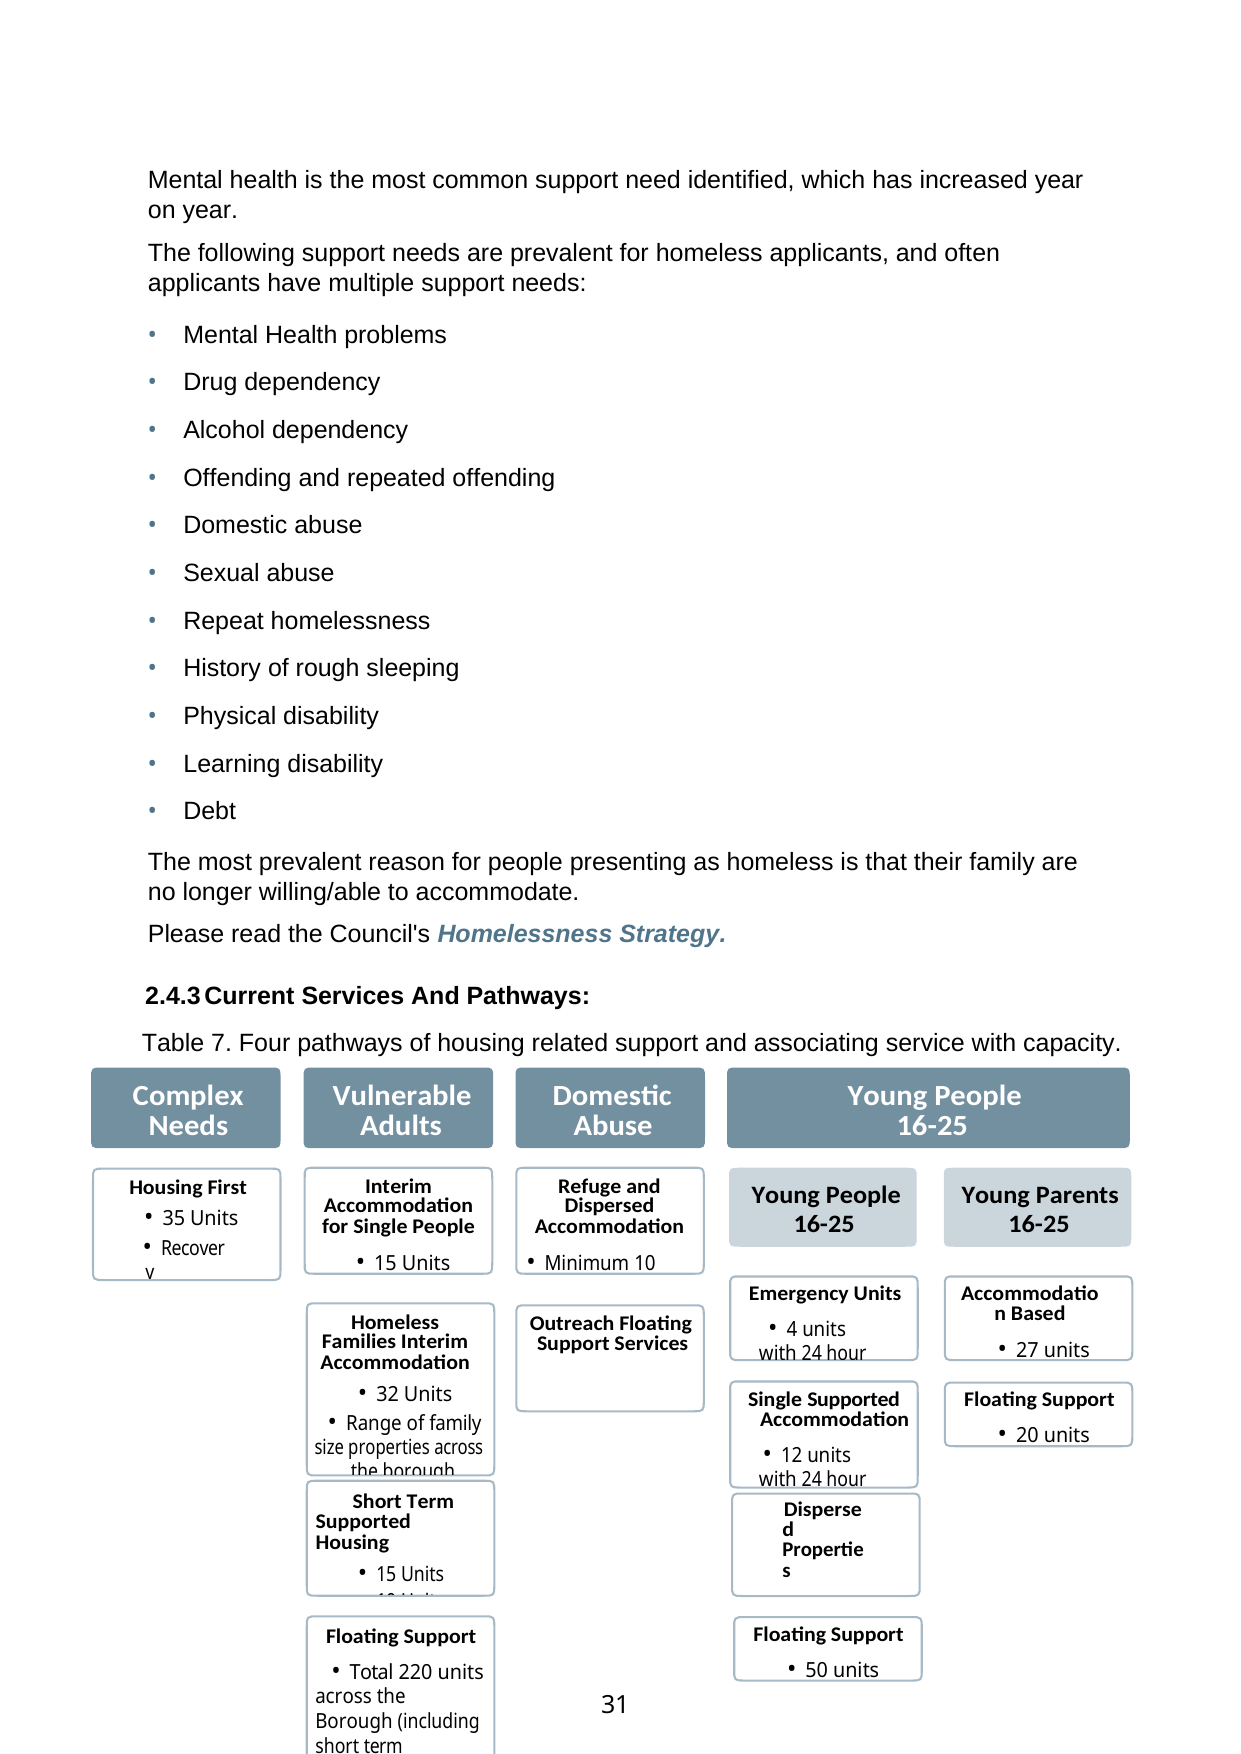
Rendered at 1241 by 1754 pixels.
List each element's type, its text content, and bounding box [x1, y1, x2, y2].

list Repeat homelessness [147, 602, 1097, 636]
list Debt [147, 793, 1097, 827]
list Mental Health problems [147, 316, 1097, 350]
list Learning disability [147, 745, 1097, 779]
subtitle Current Services And Pathways: [145, 981, 1097, 1010]
list Physical disability [147, 698, 1097, 732]
list Offending and repeated offending [147, 459, 1097, 493]
text The following support needs are prevalent for homeless applicants, and often applicants have multiple support needs: [148, 238, 1097, 297]
text The most prevalent reason for people presenting as homeless is that their family are no longer willing/able to accommodate. [148, 847, 1097, 906]
text Mental health is the most common support need identified, which has increased year on year. [148, 164, 1096, 223]
list Alcohol dependency [147, 412, 1097, 446]
list History of rough sleeping [147, 650, 1097, 684]
list Sexual abuse [147, 555, 1097, 589]
list Domestic abuse [147, 507, 1097, 541]
list Drug dependency [147, 364, 1097, 398]
text Please read the Council's Homelessness Strategy. [148, 919, 1097, 947]
text Table 7. Four pathways of housing related support and associating service with capacity. [48, 1028, 1126, 1057]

▸ **EXERCISE REQUIREMENTS**
Copy every record above exactly, leaving out the pictures.

▸ **TASK SOLUTION**
Rendered at 1241 by 1754 pixels.
List each element's type, its text content, and bounding box [x1, y1, x2, y2].

list Repeat homelessness [147, 602, 1097, 636]
list Debt [147, 793, 1097, 827]
list Mental Health problems [147, 316, 1097, 350]
list Learning disability [147, 745, 1097, 779]
subtitle Current Services And Pathways: [145, 981, 1097, 1010]
list Physical disability [147, 698, 1097, 732]
list Offending and repeated offending [147, 459, 1097, 493]
text The following support needs are prevalent for homeless applicants, and often applicants have multiple support needs: [148, 238, 1097, 297]
text The most prevalent reason for people presenting as homeless is that their family are no longer willing/able to accommodate. [148, 847, 1097, 906]
text Mental health is the most common support need identified, which has increased year on year. [148, 164, 1096, 223]
list Alcohol dependency [147, 412, 1097, 446]
list History of rough sleeping [147, 650, 1097, 684]
list Sexual abuse [147, 555, 1097, 589]
list Domestic abuse [147, 507, 1097, 541]
list Drug dependency [147, 364, 1097, 398]
text Please read the Council's Homelessness Strategy. [148, 919, 1097, 947]
text Table 7. Four pathways of housing related support and associating service with capacity. [48, 1028, 1126, 1057]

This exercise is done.